Credit provided by the Fed, commercial lenders, savings and loans, and credit unions increased 1.67 percent in the last three months of 2010, according to a Northern Trust report. That compares with a long-term average of 4.58 percent since 1953. Treasury yields may fall after QE2 ends as investors seek to protect themselves from a worsening economy, Kasriel said.
Yields on 10-year Treasuries, which are a benchmark for everything from home mortgages to corporate bonds, have fallen to 3.16 percent from this year’s high of 3.74 percent on Feb. 8, according to Bloomberg Bond Trader prices. Treasuries of all maturities have returned 1.76 percent this year, while corporate bonds have gained 4.1 percent, including reinvested interest, Bank of America Merrill Lynch indexes show.
‘Improving Gradually’ In deciding to end QE2 as scheduled in June policy makers are betting that economy will rebound. The median estimate of 73 economists surveyed by Bloomberg is for GDP to exceed 3 percent in the remaining three quarters of the year.
“The labor market is improving gradually,” Bernanke said at a press conference after the Fed’s two-day meeting ended April 27. “The longer it goes on, the more confident we are.”
Bernanke said the Fed would initially hold its balance sheet, currently with $2.723 trillion in assets, steady after completing the purchases by reinvesting the proceeds of maturing Treasuries and mortgage bonds it during QE1.
The Fed has bought about $470 billion of government debt under the program, said David Ader, head of government bond strategy at Stamford, Connecticut-based CRT Capital Group LLC. That money has encouraged investors to wade into riskier assets.
Record Pace Speculative-grade companies have sold $130.7 billion of junk bonds this year, compared with $106.3 billion at this time last year, when sales set a record $287.6 billion, according to data compiled by Bloomberg. Yields on debt rated below Baa3 by Moody’s Investors Service and less than BBB- at S&P average 7.23 percent, down from 8.88 percent a year ago and 14.7 percent in 2009, according to Bank of America Merrill Lynch indexes.
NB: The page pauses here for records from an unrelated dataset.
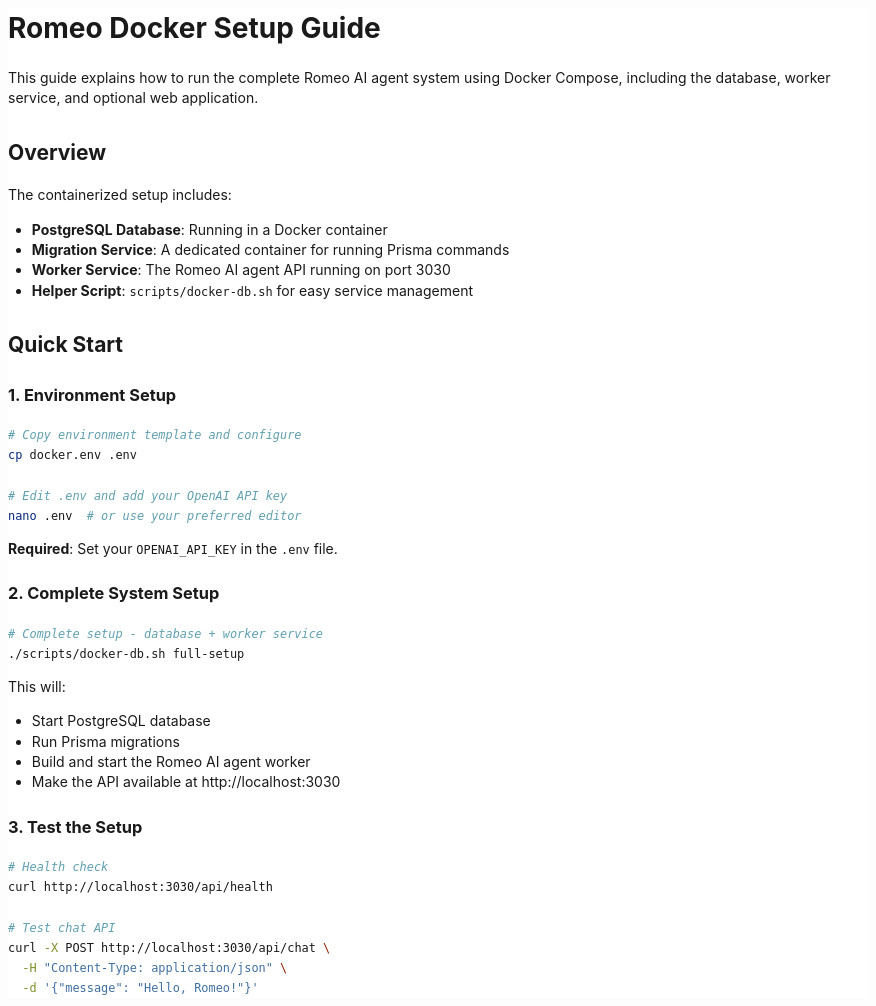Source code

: # Romeo Docker Setup Guide

This guide explains how to run the complete Romeo AI agent system using Docker Compose, including the database, worker service, and optional web application.

## Overview

The containerized setup includes:
- **PostgreSQL Database**: Running in a Docker container
- **Migration Service**: A dedicated container for running Prisma commands
- **Worker Service**: The Romeo AI agent API running on port 3030
- **Helper Script**: `scripts/docker-db.sh` for easy service management

## Quick Start

### 1. Environment Setup

```bash
# Copy environment template and configure
cp docker.env .env

# Edit .env and add your OpenAI API key
nano .env  # or use your preferred editor
```

**Required**: Set your `OPENAI_API_KEY` in the `.env` file.

### 2. Complete System Setup

```bash
# Complete setup - database + worker service
./scripts/docker-db.sh full-setup
```

This will:
- Start PostgreSQL database
- Run Prisma migrations
- Build and start the Romeo AI agent worker
- Make the API available at http://localhost:3030

### 3. Test the Setup

```bash
# Health check
curl http://localhost:3030/api/health

# Test chat API
curl -X POST http://localhost:3030/api/chat \
  -H "Content-Type: application/json" \
  -d '{"message": "Hello, Romeo!"}'
```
Banks eased lending terms in the first quarter as they forecast improvement in the U.S. economy and companies sought more loans, a Fed survey released this week of loan officers at 55 domestic banks and 22 U.S. branches and agencies of foreign banks conducted from March 29 to April 12 showed.
Fifty-five percent of domestic banks surveyed reported improvements in the credit quality of large and middle-sized loan applicants, the Fed said. About 35 percent reported improvements in small firms, according to the survey.
Commercial and industrial loans totaled $1.25 trillion as of April 20, according to the Fed. While that’s down from the peak of $1.62 trillion in October 2008, it’s up from last year’s low of $1.21 trillion in September, marking the longest sustained increase since 2008.
Household credit limits rose about $30 billion in the first three months of this year from the previous period, the first increase since the third quarter of 2008, the New York Fed Bank said May 9 in a report. Foreclosures declined 17.7 percent and bankruptcies fell 13.3 percent.
QE2 “slowed the pace of deleveraging, and it clearly helped to mitigate the risk of deflation,” said William Cunningham, co-head of global active fixed income in Boston at State Street Global Advisors, which oversees $2.1 trillion. “It had a positive impact on net.”